Cole stated, in his affidavit, that

 
I gathered from the letter, and so did my wife and other people who saw the letter, that they, Lucille Barwick and Associated Indemnity Corporation, by the language used in said letter were telling me that Dr. Russell E. McArthur and Dr. Richard E. Lizak and both of them, were not reputable, were dishonest, were not competent or qualified to treat me, that they were unscrupulous and had no integrity, and were not competent to practice their profession; I got the distinct impression from reading this letter that Lucille Barwick and Associated Indemnity Corporation was [sic] saying that my Doctors could do me no good, that I was wasting my time and trouble in going to see them, that they were nothing more than quack doctors and were wholly and completely incompetent to help me or anyone else.

Dr. Lizak, in his deposition, stated that, upon reading the letter, "I felt like I was being phrased as being dishonest, unreputable [sic], charging high fees, doing something wrong in my practice, my treatment was wrong. This whole phrase right here, there was no need to, in the context of this letter, to basically say that I am not reputable, and all the terms that this whole phrase does infer, it was a I was hurt very much by this."

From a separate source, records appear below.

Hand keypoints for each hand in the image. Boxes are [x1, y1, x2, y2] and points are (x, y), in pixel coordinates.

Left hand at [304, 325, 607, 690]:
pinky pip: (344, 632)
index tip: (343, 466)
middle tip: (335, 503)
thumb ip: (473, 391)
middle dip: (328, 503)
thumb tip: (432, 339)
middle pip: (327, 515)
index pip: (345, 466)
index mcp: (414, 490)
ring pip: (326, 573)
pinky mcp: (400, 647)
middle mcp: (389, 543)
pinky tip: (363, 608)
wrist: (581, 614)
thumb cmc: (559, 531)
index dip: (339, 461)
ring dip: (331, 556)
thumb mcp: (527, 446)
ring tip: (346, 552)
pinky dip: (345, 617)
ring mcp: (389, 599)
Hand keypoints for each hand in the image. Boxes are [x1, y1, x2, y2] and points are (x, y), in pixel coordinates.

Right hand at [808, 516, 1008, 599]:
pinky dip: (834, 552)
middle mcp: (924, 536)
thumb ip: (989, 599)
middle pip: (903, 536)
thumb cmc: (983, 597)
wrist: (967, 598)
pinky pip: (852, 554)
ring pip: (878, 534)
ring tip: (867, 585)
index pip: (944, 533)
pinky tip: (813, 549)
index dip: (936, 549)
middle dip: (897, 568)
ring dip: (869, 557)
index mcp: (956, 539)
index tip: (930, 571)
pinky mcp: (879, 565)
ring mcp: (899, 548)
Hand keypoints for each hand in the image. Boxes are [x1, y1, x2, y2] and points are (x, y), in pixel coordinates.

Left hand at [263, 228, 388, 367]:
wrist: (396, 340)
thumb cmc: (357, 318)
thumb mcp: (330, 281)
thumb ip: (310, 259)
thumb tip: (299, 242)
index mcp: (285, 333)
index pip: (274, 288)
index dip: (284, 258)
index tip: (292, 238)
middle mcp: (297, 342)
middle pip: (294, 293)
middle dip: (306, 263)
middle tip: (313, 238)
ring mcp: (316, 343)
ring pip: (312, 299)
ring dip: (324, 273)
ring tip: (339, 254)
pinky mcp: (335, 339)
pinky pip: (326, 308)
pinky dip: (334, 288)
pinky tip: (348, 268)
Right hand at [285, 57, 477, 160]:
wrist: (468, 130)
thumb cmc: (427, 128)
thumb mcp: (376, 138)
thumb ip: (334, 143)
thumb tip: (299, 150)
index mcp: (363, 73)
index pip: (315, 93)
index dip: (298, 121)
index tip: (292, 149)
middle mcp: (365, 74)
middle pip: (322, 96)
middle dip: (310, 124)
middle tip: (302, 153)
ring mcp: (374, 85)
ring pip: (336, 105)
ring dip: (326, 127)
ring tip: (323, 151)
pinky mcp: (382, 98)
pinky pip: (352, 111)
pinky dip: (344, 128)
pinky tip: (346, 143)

It is well established in Mississippi that:

 
Any written or printed language which tends to injure one's reputation, and thereby expose him to public hatred, contempt or ridicule, degrade him in society, lessen him in public esteem or lower him in the confidence of the community is actionable per se.

See Ferguson v. Watkins, 448 So. 2d 271, 275 (Miss.1984). In Ferguson, the court stated that "the defamation must be clear and unmistakable from the words themselves and not be the product of innuendo, speculation or conjecture." Id. The Mississippi Supreme Court has also stated:

 
The meaning to be ascribed to the publication is that which the recipient would correctly, or mistakenly but reasonably understand as intended to be expressed provided the recipient did actually understand it in the defamatory sense.

Conroy v. Breland, 185 Miss. 787, 189 So. 814, 816 (1939).

The statements of Cole and the plaintiffs make clear that they understood the letter "in the defamatory sense." This court is of the opinion, however, that, as a matter of law, the letter is not defamatory because the meaning ascribed by the plaintiffs and Cole is not reasonable. The letter does not include any statement regarding the competency of the plaintiffs, nor does it question their treatment of the claimant. The plaintiffs apparently find the sentence advising Cole to "see a reputable medical or orthopedic doctor" to be particularly offensive. That statement obviously refers to a reputable, rather than a disreputable, medical or orthopedic doctor and does not in any way cast aspersions on the reputation or ability of the plaintiffs or any other chiropractor.

It is the opinion of this court that the defendant's motion for summary judgment should be granted. A separate judgment shall be entered according to the local rules.

NOTES

[1] Dr. McArthur and Dr. Lizak do business as Arrowhead Clinic, Professional Association.